The lab can do infrared and ultraviolet examination to find serial numbers blurred by rust and time or separate blood stains from fuel spills.
But its most striking research aid is the extensive collection of military uniforms and equipment from World War I through today. It has one of the largest collections of aircraft ejection seats in the world, as well as complete cockpit sections of Vietnam-era F-4 Phantoms, Huey helicopters and the F-15 fighter.
Boots and letters
The lab's warehouse is crammed with arrays of flight suits, helmets, packs, parachute rigging and other equipment. Mannequins outfitted in the various costumes of war from the past 60 years stand solemnly at attention.
Display cases are filled with collections of dog tags, emergency radios, belts, straps and boots.
"Boots are very important," Mr. Smith said. "We can use them to determine size, the sole pattern and what sorts of modifications were applicable to a certain time and place."

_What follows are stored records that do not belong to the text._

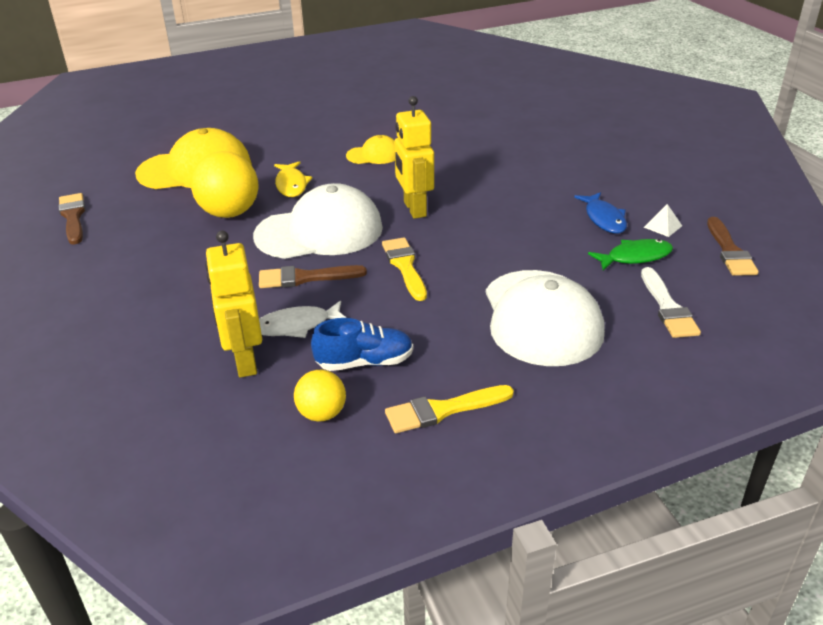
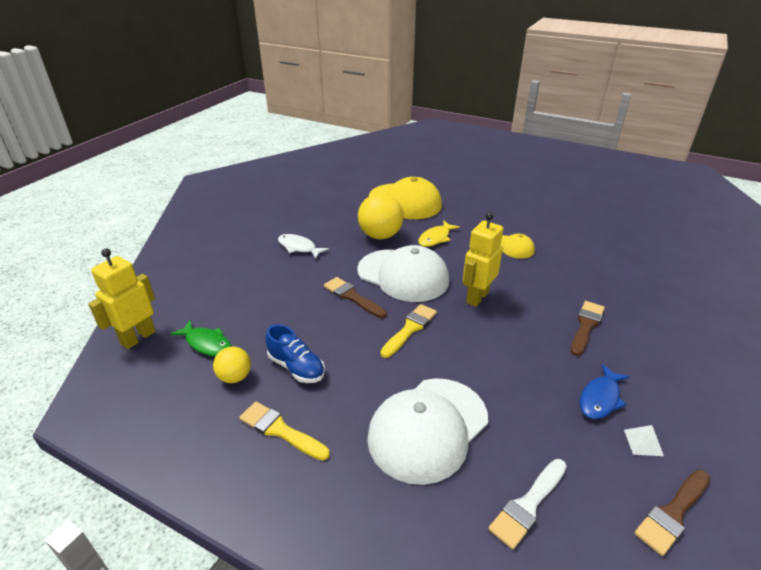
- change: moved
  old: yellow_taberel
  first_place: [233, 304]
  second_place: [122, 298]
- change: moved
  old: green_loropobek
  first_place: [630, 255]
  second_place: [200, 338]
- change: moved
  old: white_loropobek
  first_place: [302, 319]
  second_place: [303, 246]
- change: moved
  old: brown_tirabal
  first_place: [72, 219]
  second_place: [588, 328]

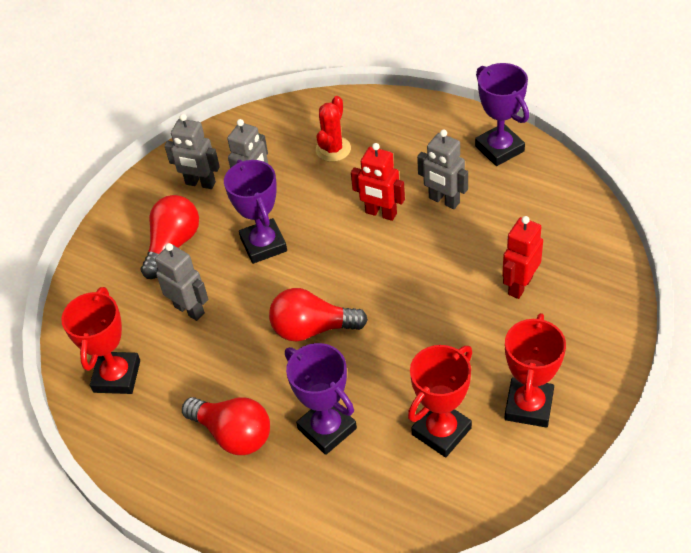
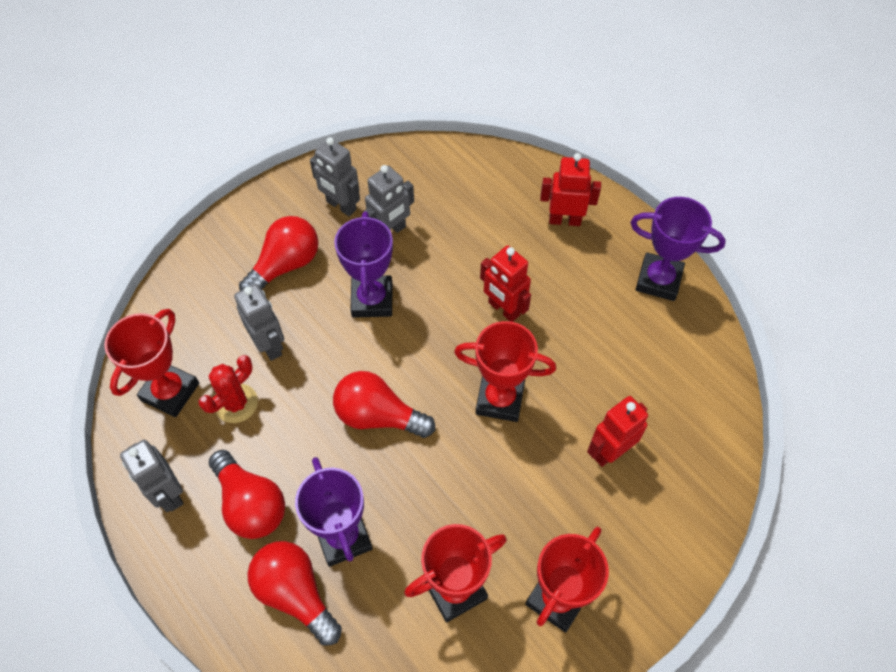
- change: moved
  old: grey_taberel
  first_place: [442, 169]
  second_place: [152, 476]
- change: moved
  old: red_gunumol
  first_place: [333, 129]
  second_place: [228, 389]
- change: added
  new: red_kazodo
  second_place: [294, 593]
- change: added
  new: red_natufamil
  second_place: [505, 371]
- change: added
  new: red_taberel
  second_place: [570, 189]
- change: turned
  old: purple_natufamil
  first_place: [502, 114]
  second_place: [678, 249]
  degrees: -60

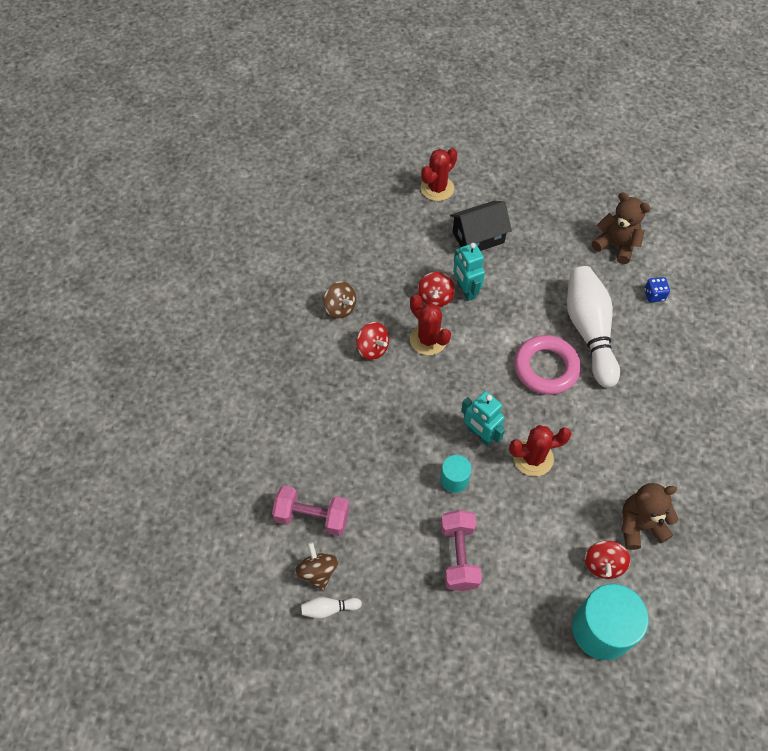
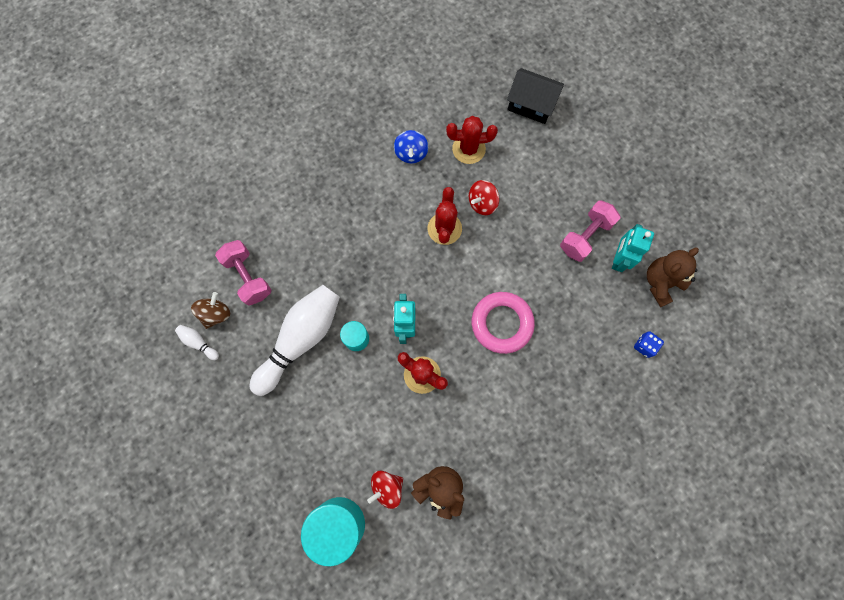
- change: moved
  old: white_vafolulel
  first_place: [593, 327]
  second_place: [295, 340]
- change: recoloured
  old: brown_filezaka
  new: blue_filezaka
  first_place: [339, 300]
  second_place: [411, 147]
- change: moved
  old: red_gunumol
  first_place: [439, 174]
  second_place: [472, 140]
- change: moved
  old: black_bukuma
  first_place: [481, 226]
  second_place: [535, 96]
- change: moved
  old: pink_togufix
  first_place: [461, 550]
  second_place: [590, 231]
- change: moved
  old: turquoise_taberel
  first_place: [469, 272]
  second_place: [633, 248]
- change: turned
  old: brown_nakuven
  first_place: [621, 228]
  second_place: [673, 277]
  degrees: -120
- change: removed
  old: red_filezaka
  first_place: [372, 341]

Nearby, a glass-front case is filled with a bewildering display of personal effects – ID cards, military pay script, passports, photos of children and letters from home. All were found at crash sites and sent forward with the fragments of equipment. Each offers testimony to the people behind the hardware.
They are not, however, enough to complete the story of what happened. That falls to the 10 forensic investigators, two photographers and historian assigned to the lab. All are civilians; almost all are veterans. Many, like Mr. Lusk, served in Vietnam as chopper pilots and are intimately familiar with the artifacts they investigate.
For some, the investigations they conduct come close to home. Dave Headley was shot down three times in one day as a helicopter pilot in Vietnam. While working on artifacts from the wreck of a JU-21A electronics surveillance plane shot down in 1971, he realized it was from his old unit.
At another workspace nearby, John Goines, a senior analyst, examined the weave pattern of a Marine-issue cotton flight suit under a microscope. It was last worn in 1966 by the pilot of an A-4E jet that crashed in Laos.
"At this point, all we have are burned areas and torn fragments of his parachute harness, but it's enough to show he never got out of the aircraft," Mr. Goines said.
"It's what we do. We take a small part of the puzzle and match it to what we have until we have enough to make conclusions. And it's a very big puzzle. We have to take it a piece at a time."